- **Excerpt provided**:
113C False statements to
auditors[313]
(1) This Article applies to
companies that are required to appoint an auditor under Article 113.
(2) A relevant person is
guilty of an offence if –
(a) knowingly
or recklessly, the relevant person makes to the auditor of the company, either
in writing or orally, a statement that conveys or purports to convey any
information or explanation that the auditor requires, or is entitled to
require, as auditor of the company; and
(b) the
statement is false or misleading in a material particular.[314]
113D Ineligibility to act as
auditor[315]
(1) A person who is not a
recognized auditor must not –
(a) accept
an appointment to be, or act as, the auditor of a market traded company for the
purpose of this Part; or
(b) attempt
to persuade others that the person is a recognized auditor.
(2) A person who is not an
auditor must not –
(a) accept
an appointment to be or act as the auditor of any other company for the purposes
of this Part; or
(b) attempt
to persuade others that the person is an auditor.

- **Supplied data**:
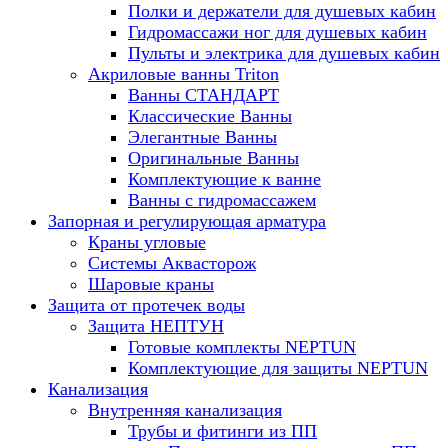
Полки и держатели для душевых кабин
Гидромассажи ног для душевых кабин
Пульты и электрика для душевых кабин
Акриловые ванны Triton
Ванны СТАНДАРТ
Классические Ванны
Элегантные Ванны
Оригинальные Ванны
Комплектующие к ванне
Ванны с гидромассажем
Запорная и регулирующая арматура
Краны угловые
Системы Аквасторож
Шаровые краны
Защита от протечек воды
Защита НЕПТУН
Готовые комплекты NEPTUN
Комплектующие для защиты NEPTUN
Канализация
Внутренняя канализация
Трубы и фитинги из ПП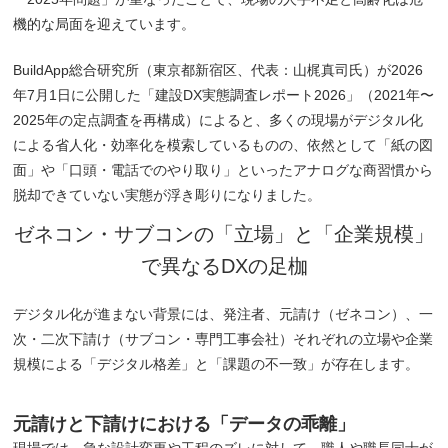
機的な局面を迎えています。
BuildApp総合研究所（東京都新宿区、代表：山梶真司氏）が2026
年7月1日に公開した「建設DX実態調査レポート2026」（2021年〜
2025年の定点調査を再構成）によると、多くの現場がデジタル化
による省人化・効率化を模索しているものの、依然として「紙の図
面」や「口頭・電話でのやり取り」といったアナログな商習慣から
脱却できていない実態が浮き彫りになりました。
ゼネコン・サブコンの「立場」と「企業規模」
で異なるDXの足枷
デジタル化が進まない背景には、発注者、元請け（ゼネコン）、一
次・二次下請け（サブコン・専門工事会社）それぞれの立場や企業
規模による「デジタル格差」と「課題の不一致」が存在します。
元請けと下請けにおける「データの乖離」
現場では、急な設計変更や工程のズレに対して、職人や職長同士が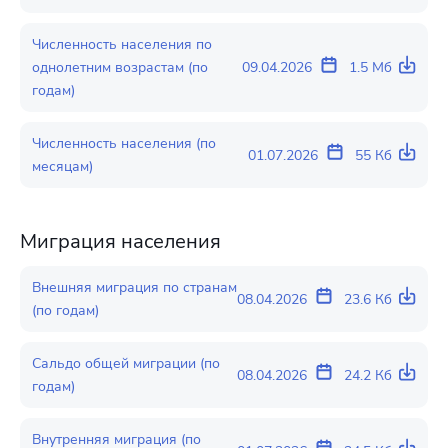
Численность населения по
однолетним возрастам (по
09.04.2026
1.5 Мб
годам)
Численность населения (по
01.07.2026
55 Кб
месяцам)
Миграция населения
Внешняя миграция по странам
08.04.2026
23.6 Кб
(по годам)
Сальдо общей миграции (по
08.04.2026
24.2 Кб
годам)
Внутренняя миграция (по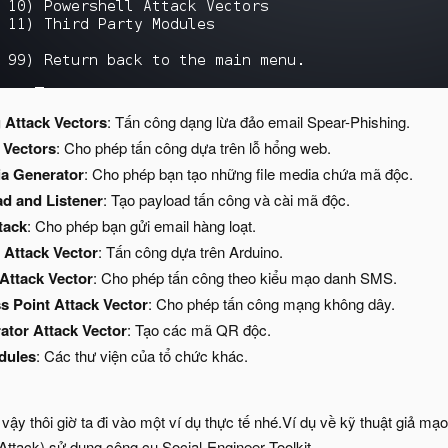
 Attack Vectors
: Tấn công dạng lừa đảo email Spear-Phishing.
 Vectors
: Cho phép tấn công dựa trên lỗ hổng web.
ia Generator
: Cho phép bạn tạo những file media chứa mã độc.
ad and Listener
: Tạo payload tấn công và cài mã độc.
tack
: Cho phép bạn gửi email hàng loạt.
Attack Vector
: Tấn công dựa trên Arduino.
Attack Vector
: Cho phép tấn công theo kiểu mạo danh SMS.
s Point Attack Vector
: Cho phép tấn công mạng không dây.
tor Attack Vector
: Tạo các mã QR độc.
dules
: Các thư viện của tổ chức khác.
 vậy thôi giờ ta đi vào một ví dụ thực tế nhé.Ví dụ về kỹ thuật giả 
Attack) sử dụng công cụ Social-Engineer Toolkit.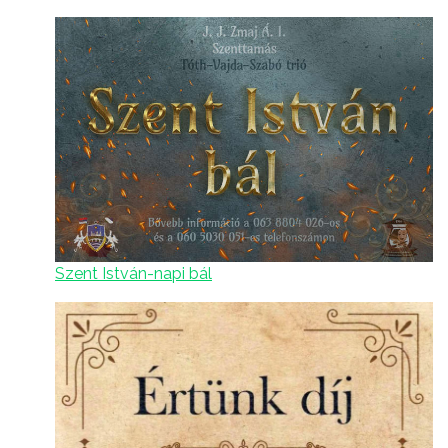
Szent István-napi bál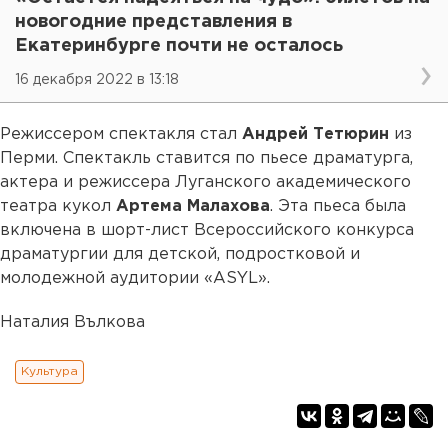
новогодние представления в
Екатеринбурге почти не осталось
16 декабря 2022 в 13:18
Режиссером спектакля стал
Андрей Тетюрин
из
Перми. Спектакль ставится по пьесе драматурга,
актера и режиссера Луганского академического
театра кукол
Артема Малахова
. Эта пьеса была
включена в шорт-лист Всероссийского конкурса
драматургии для детской, подростковой и
молодежной аудитории «ASYL».
Наталия Вълкова
Культура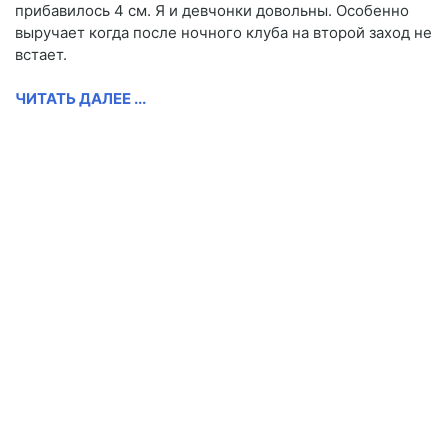
прибавилось 4 см. Я и девчонки довольны. Особенно
выручает когда после ночного клуба на второй заход не
встает.
ЧИТАТЬ ДАЛЕЕ ...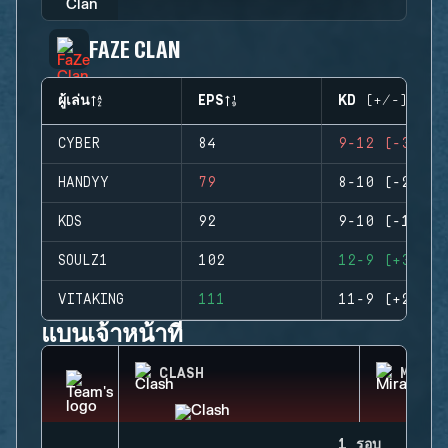
FAZE CLAN
ผู้เล่น
EPS
KD (+/-)
CYBER
84
9-12 (-3)
HANDYY
79
8-10 (-2)
KDS
92
9-10 (-1)
SOULZ1
102
12-9 (+3)
VITAKING
111
11-9 (+2)
แบนเจ้าหน้าที่
CLASH
MIRA
1 รอบ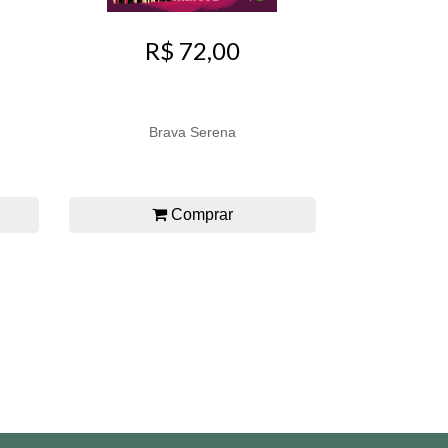
R$ 72,00
Brava Serena
Comprar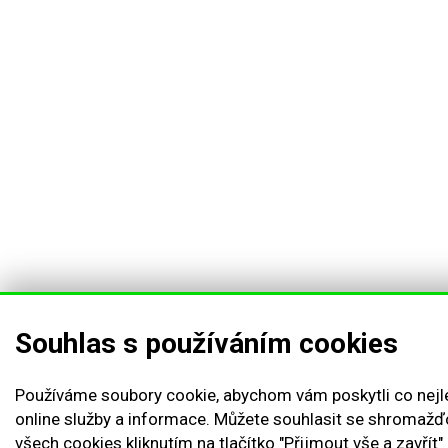
Souhlas s používáním cookies
Používáme soubory cookie, abychom vám poskytli co nejl
online služby a informace. Můžete souhlasit se shromaž
všech cookies kliknutím na tlačítko "Přijmout vše a zavřít"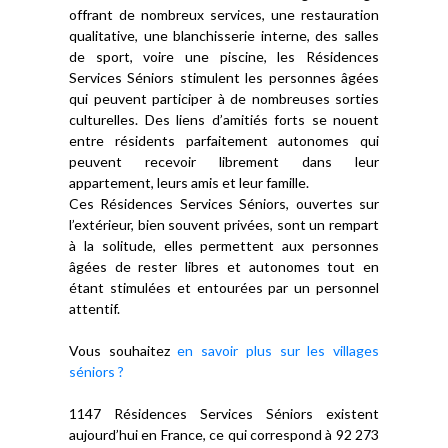
offrant de nombreux services, une restauration
qualitative, une blanchisserie interne, des salles
de sport, voire une piscine, les Résidences
Services Séniors stimulent les personnes âgées
qui peuvent participer à de nombreuses sorties
culturelles. Des liens d’amitiés forts se nouent
entre résidents parfaitement autonomes qui
peuvent recevoir librement dans leur
appartement, leurs amis et leur famille.
Ces Résidences Services Séniors, ouvertes sur
l’extérieur, bien souvent privées, sont un rempart
à la solitude, elles permettent aux personnes
âgées de rester libres et autonomes tout en
étant stimulées et entourées par un personnel
attentif.
Vous souhaitez
en savoir plus sur les villages
séniors ?
1147 Résidences Services Séniors existent
aujourd’hui en France, ce qui correspond à 92 273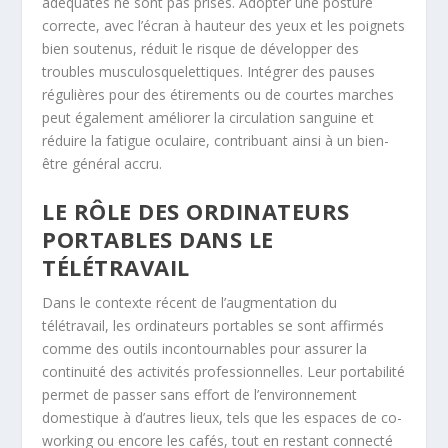
adéquates ne sont pas prises. Adopter une posture
correcte, avec l’écran à hauteur des yeux et les poignets
bien soutenus, réduit le risque de développer des
troubles musculosquelettiques. Intégrer des pauses
régulières pour des étirements ou de courtes marches
peut également améliorer la circulation sanguine et
réduire la fatigue oculaire, contribuant ainsi à un bien-
être général accru.
LE RÔLE DES ORDINATEURS
PORTABLES DANS LE
TÉLÉTRAVAIL
Dans le contexte récent de l’augmentation du
télétravail, les ordinateurs portables se sont affirmés
comme des outils incontournables pour assurer la
continuité des activités professionnelles. Leur portabilité
permet de passer sans effort de l’environnement
domestique à d’autres lieux, tels que les espaces de co-
working ou encore les cafés, tout en restant connecté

- **Exercise description**: Carry on the statutory provisions on auditors, starting right after their last sentence.

- **Reply**:
(3) If, during the term of
office of the auditor of a company, the auditor becomes ineligible for
appointment as the auditor of the company, the auditor must immediately –
(a) resign
from office; and
(b) in
accordance with Article 113B(7), (8)(a) and (9), give written notice to
the company that the auditor has resigned by reason of becoming ineligible for
appointment.
(4) A person is guilty of
an offence if the person –
(a) accepts
an appointment to be, or acts as, the auditor of a company in contravention of
paragraph (1)(a) or paragraph (2)(a);
(b) attempts
to persuade others that the person is a recognized auditor or an auditor in
contravention of paragraph (1)(b) or paragraph (2)(b); or
(c) fails
to give notice mentioned in paragraph (3)(b).
(5) In proceedings against
a person for an offence under paragraph (4) it is a defence for the person
to show that the person did not know and had no reason to believe that the person
was, or had become, ineligible for appointment as the auditor of the company.
(6) The Commission may, in
respect of a company that is not a market traded company, on the application of
an individual or a firm that is not an auditor, authorize the individual or
firm to carry out an audit of the company for the purposes of this Part.
(7) An individual or a firm
that knowingly or recklessly provides information in respect of an application
under paragraph (6) that is false or misleading in a material particular
is guilty of an offence.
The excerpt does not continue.